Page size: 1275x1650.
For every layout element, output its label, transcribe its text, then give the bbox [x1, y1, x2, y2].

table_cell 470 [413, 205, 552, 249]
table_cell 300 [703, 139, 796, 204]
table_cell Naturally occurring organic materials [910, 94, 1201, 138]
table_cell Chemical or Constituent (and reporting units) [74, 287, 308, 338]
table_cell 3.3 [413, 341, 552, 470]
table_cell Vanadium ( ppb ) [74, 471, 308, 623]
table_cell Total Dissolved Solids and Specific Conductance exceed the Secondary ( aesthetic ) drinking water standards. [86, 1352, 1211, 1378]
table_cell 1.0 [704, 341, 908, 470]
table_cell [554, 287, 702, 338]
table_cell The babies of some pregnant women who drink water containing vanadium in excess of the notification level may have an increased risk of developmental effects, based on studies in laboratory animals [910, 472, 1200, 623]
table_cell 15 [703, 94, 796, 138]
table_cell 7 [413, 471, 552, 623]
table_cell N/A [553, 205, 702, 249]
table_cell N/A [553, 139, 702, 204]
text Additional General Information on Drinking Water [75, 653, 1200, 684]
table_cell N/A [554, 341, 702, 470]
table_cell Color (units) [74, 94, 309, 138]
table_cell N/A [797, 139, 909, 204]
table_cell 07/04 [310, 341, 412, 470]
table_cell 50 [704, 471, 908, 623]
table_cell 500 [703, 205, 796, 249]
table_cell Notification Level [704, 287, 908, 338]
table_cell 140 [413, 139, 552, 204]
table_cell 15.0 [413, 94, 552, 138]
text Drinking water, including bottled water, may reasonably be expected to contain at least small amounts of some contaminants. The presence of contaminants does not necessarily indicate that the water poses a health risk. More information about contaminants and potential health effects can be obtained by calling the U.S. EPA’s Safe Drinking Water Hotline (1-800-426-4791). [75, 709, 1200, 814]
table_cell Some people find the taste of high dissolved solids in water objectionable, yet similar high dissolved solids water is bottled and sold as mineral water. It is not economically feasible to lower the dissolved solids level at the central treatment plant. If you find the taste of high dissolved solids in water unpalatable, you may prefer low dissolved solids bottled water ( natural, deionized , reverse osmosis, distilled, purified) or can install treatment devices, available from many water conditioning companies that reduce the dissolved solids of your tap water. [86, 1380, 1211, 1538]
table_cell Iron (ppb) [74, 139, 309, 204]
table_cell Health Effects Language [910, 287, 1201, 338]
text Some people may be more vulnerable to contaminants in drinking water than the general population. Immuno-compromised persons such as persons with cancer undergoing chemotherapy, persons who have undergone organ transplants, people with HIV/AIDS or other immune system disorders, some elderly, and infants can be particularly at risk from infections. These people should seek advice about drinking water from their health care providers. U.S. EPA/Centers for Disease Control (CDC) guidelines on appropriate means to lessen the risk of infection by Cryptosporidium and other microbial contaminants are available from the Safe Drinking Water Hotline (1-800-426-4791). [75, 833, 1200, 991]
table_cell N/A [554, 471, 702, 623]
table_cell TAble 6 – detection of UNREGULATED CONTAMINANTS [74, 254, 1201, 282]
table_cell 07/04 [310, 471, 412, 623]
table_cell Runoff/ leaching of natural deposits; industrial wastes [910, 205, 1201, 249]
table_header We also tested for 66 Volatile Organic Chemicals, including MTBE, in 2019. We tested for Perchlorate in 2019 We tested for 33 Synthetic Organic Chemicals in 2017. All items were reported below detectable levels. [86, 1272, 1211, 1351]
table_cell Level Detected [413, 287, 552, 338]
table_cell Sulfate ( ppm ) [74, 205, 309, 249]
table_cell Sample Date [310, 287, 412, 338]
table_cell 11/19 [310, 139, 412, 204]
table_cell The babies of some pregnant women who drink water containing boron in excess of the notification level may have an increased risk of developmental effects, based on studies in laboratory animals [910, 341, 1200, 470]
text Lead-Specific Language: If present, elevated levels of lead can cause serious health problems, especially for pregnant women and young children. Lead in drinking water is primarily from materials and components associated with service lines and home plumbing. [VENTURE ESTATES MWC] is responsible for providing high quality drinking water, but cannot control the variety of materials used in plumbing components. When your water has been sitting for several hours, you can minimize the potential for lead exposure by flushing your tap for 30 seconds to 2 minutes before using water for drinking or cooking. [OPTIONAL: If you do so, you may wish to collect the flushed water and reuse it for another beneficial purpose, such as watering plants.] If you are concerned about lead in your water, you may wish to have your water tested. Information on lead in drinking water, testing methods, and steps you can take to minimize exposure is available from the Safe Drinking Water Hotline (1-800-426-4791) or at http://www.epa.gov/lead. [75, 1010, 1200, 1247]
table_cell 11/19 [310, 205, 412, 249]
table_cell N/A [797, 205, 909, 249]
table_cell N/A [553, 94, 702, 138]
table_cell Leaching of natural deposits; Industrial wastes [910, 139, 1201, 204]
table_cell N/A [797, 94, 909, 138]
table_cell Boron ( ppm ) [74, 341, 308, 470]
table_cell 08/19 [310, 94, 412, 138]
--
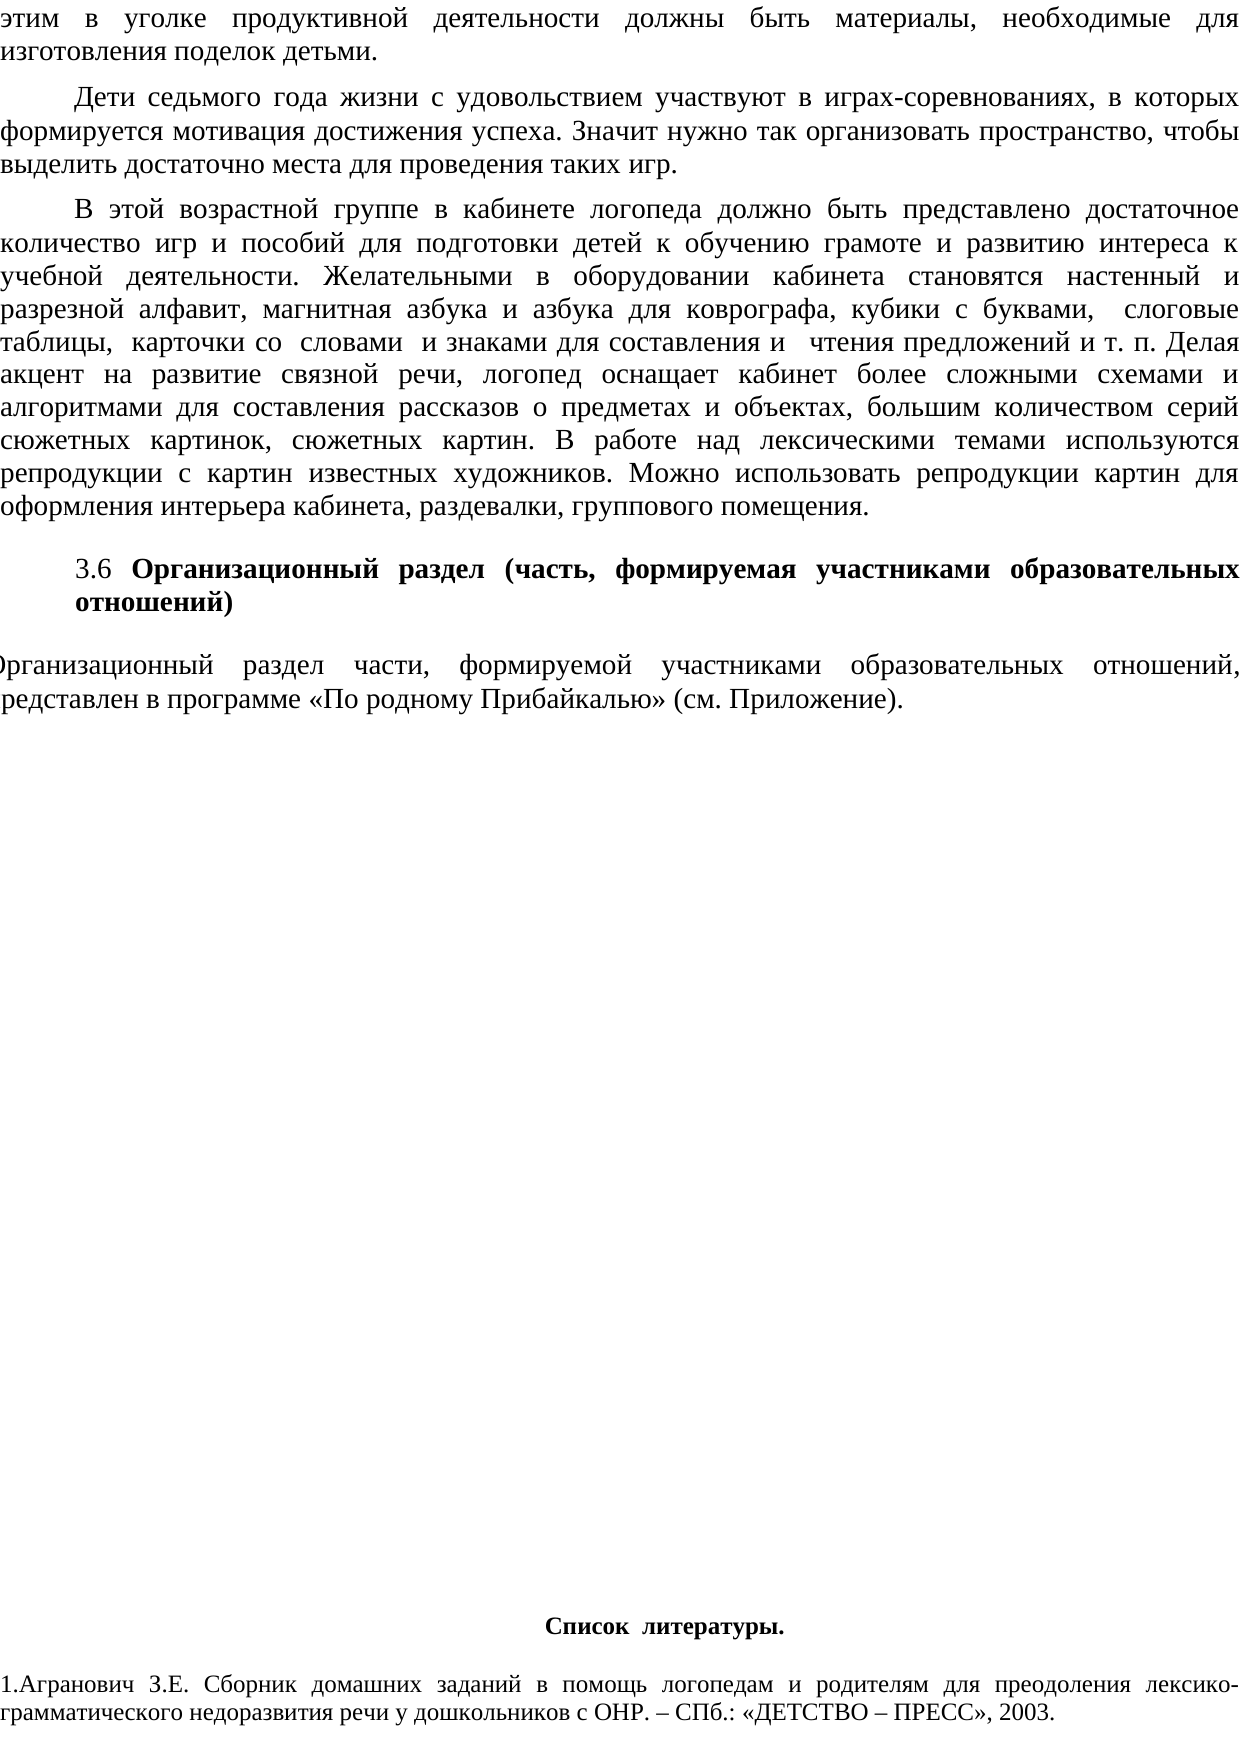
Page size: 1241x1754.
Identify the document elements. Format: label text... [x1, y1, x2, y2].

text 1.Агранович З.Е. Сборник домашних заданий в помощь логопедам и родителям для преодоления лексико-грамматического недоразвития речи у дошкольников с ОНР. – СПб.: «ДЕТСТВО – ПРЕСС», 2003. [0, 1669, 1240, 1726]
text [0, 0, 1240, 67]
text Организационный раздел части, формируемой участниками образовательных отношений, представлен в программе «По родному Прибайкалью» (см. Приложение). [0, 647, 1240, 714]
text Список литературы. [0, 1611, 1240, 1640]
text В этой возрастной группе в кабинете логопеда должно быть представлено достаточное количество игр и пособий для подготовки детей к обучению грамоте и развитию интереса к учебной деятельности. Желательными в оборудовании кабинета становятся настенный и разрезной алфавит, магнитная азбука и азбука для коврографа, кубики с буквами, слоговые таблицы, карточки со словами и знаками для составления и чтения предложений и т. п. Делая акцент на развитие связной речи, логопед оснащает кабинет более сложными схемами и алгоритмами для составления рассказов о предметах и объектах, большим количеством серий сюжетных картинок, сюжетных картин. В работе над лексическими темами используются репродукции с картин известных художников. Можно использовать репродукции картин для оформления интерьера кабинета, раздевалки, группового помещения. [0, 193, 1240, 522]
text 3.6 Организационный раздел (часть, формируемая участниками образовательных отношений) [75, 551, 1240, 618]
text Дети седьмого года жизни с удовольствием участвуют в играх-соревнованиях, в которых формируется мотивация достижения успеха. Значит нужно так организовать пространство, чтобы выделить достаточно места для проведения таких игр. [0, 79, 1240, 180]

Exercise details. The lines of the records that contain the string "babies" should be located and copied.

Output for this exercise.
table_cell The babies of some pregnant women who drink water containing vanadium in excess of the notification level may have an increased risk of developmental effects, based on studies in laboratory animals [910, 472, 1200, 623]
table_cell The babies of some pregnant women who drink water containing boron in excess of the notification level may have an increased risk of developmental effects, based on studies in laboratory animals [910, 341, 1200, 470]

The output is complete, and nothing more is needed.